:: Material for this exercise ::

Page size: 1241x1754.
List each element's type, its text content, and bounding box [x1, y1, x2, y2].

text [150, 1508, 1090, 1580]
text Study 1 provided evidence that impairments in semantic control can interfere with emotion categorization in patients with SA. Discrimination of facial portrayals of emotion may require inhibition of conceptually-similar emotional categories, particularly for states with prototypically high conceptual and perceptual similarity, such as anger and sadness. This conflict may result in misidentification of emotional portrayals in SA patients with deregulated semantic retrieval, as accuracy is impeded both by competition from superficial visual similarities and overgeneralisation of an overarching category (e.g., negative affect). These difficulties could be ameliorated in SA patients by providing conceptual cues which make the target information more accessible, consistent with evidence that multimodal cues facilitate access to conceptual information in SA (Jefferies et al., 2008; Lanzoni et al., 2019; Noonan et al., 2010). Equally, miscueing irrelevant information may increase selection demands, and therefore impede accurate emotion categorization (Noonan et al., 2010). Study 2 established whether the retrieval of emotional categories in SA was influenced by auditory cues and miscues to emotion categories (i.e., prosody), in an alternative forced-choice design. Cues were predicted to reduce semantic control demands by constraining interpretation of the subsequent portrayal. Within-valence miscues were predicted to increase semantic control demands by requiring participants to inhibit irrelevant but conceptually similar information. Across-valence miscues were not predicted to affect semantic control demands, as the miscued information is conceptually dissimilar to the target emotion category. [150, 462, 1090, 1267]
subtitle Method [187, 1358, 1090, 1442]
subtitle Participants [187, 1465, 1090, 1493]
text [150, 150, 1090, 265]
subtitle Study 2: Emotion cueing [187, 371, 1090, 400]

:: Directions for this task ::
If a line in the data above holds the word "Study", count it; give only the total.

:: Answer section ::
2